Methodology of this systematic review was designed according to Preferred Reporting Items for Systematic Reviews and Meta-Analyses (PRISMA) recommendations (41).

Two authors cross-checked the PubMed and Web of Science medical databases. The timeframe was not limited. The language was limited to English, and studies’ subject was limited to human. The key words used were ‘periprosthetic shoulder fracture,’ ‘total shoulder arthroplasty periprosthetic fractures,’ ‘total shoulder arthroplasty fracture,’ ‘total shoulder replacement periprosthetic fracture.’ The initially selected articles were screened for eligibility criteria by reading abstracts. Bibliography of the selected articles were reviewed for further articles that could be potentially included in the review.

The included studies must have evaluated the complications following shoulder arthroplasty. We included original retrospective and randomized studies and case series. Letters to the editor, expert consensuses, case reports, and review papers were excluded.

Quality assessment was undertaken by two independent investigators. The Cochrane Collaboration’s ‘Risk of bias’ tool as reported in the Cochrane Handbook for Systematic Reviews of Interventions was utilized to evaluate the risk of bias in randomized controlled trials and the Newcastle–Ottawa Scale and Modified Newcastle–Ottawa Scale were used to assess the methodological rigor in observational studies (Supplementary Tables 1 and 2; see section on supplementary materials given at the end of this article) (42, 43, 44).

Results

We identified 4362 studies in the primary search. Overall, 212 papers met the inclusion criteria. One hundred sixty-six were selected based on their title, 82 after abstract review. Twenty were rejected as these were duplicates. From quotations of the searched works, 30 works were initially selected of which 13 were rejected. In the end, 70 articles were included in the review (Fig. 1).

Figure 1
Figure 1

Flowchart summarizing our search methodology and results.

Citation: EFORT Open Reviews 8, 10; 10.1530/EOR-22-0097

Two researchers extracted data from the eligible studies: first author’s or authors’ names, type of procedure that resulted in periprosthetic fracture (TSA, RTSA, HA, revision arthroplasty), duration of follow-up, prevalence of periprosthetic fractures, classification of periprosthetic fractures, risk factors, treatment, outcome measures, and results.

Epidemiology

In the analysis of the National Joint Registry, intraoperative fractures of the humerus were the 14th most common complication (1.3%), postoperative fractures were 17th (1%), and glenoid fractures were 19th (6).
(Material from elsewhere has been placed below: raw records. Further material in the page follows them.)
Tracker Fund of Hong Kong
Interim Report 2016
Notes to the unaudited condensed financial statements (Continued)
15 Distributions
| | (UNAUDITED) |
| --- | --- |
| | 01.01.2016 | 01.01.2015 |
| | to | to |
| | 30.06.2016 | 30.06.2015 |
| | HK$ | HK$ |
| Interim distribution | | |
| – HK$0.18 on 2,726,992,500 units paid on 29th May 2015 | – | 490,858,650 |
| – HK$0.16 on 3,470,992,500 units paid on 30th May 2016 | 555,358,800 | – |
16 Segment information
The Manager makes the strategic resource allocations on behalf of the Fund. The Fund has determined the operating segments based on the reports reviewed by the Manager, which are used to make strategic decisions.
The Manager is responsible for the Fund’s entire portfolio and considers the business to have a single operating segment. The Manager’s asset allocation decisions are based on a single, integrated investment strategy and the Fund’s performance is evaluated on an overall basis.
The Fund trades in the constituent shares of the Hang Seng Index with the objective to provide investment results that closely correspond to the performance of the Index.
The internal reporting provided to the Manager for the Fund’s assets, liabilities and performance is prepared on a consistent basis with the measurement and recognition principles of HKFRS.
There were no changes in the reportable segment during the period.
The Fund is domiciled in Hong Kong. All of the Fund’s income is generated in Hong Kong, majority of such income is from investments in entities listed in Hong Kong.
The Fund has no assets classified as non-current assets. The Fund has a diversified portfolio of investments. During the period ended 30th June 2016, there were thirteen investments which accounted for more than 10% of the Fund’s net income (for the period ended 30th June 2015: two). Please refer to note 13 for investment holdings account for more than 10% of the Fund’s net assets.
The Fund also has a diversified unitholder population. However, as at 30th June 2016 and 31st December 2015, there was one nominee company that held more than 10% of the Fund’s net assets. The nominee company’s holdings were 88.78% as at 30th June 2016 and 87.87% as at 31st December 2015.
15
The general rate of periprosthetic fracture in the studies included in this review was as follows: 0–10% in TSA, 0–11% in HA, 0.4–29% in RTSA, and 3.4–40% in revision procedures. Individual data from all of the studies are presented in Tables 1, 2, 3, and 4. The most common location was the humerus. The rate of scapular fractures was between 0 and 15.6%.

Table 1

Epidemiology of periprosthetic fractures associated with TSA.

Study Prevalence of fractures Comments
General Intraoperative Postoperative
Mansat et al. (68) 0% In all patients, the indication for surgery was AVN. All were cemented.
Gartsman et al. (29) 0% In all patients, the indication for surgery was OA. All were cemented.
Kiet et al. (14) 0% In all patients, the indication for surgery was OA. All stems were cemented.
Schoch et al. (7) 0.6% 0.6% The prevalence of fractures requiring revision procedure.
Cowling et al. (8) 1.6% 1.6% NJR analysis
Desmkuh et al. (23) 2.8% 0.3% 2.5% In the majority of patients, the indication for surgery was rheumatoid arthritis (69%). Components were cemented. Glenoid fracture: 0.3%
Singh et al. (36) 2.8% 1.8% 1% Glenoid fracture: 0.3%
Somerson et al. (6) 3% Analysis of the FDA MAUDE database for reporting side effects during therapy. Intraoperative fractures of the humerus constituted 1.3% of all complications, postoperative fractures of the humerus 1%
Chin et al. (69) 3% 2.8% 0.2% Different indications. Uncemented. Glenoid fracture: 0%
Lo et al. (13) 10% 10% In all patients, the indication for surgery was OA. Cemented and uncemented. Glenoid fracture: 5%
Waterman et al. (11) 0.05% Analysis of national database. Complications within 30-days after TSA.
Uribe et al. (70) 2.8% 2.8% Inlay prosthesis. In all patients, the indication for surgery was OA. Glenoid fracture: 2.8%
Aibinder et al. (18) 0% Analysis of the results of short stem implantation.
Table 2

Epidemiology of periprosthetic fractures associated with HA.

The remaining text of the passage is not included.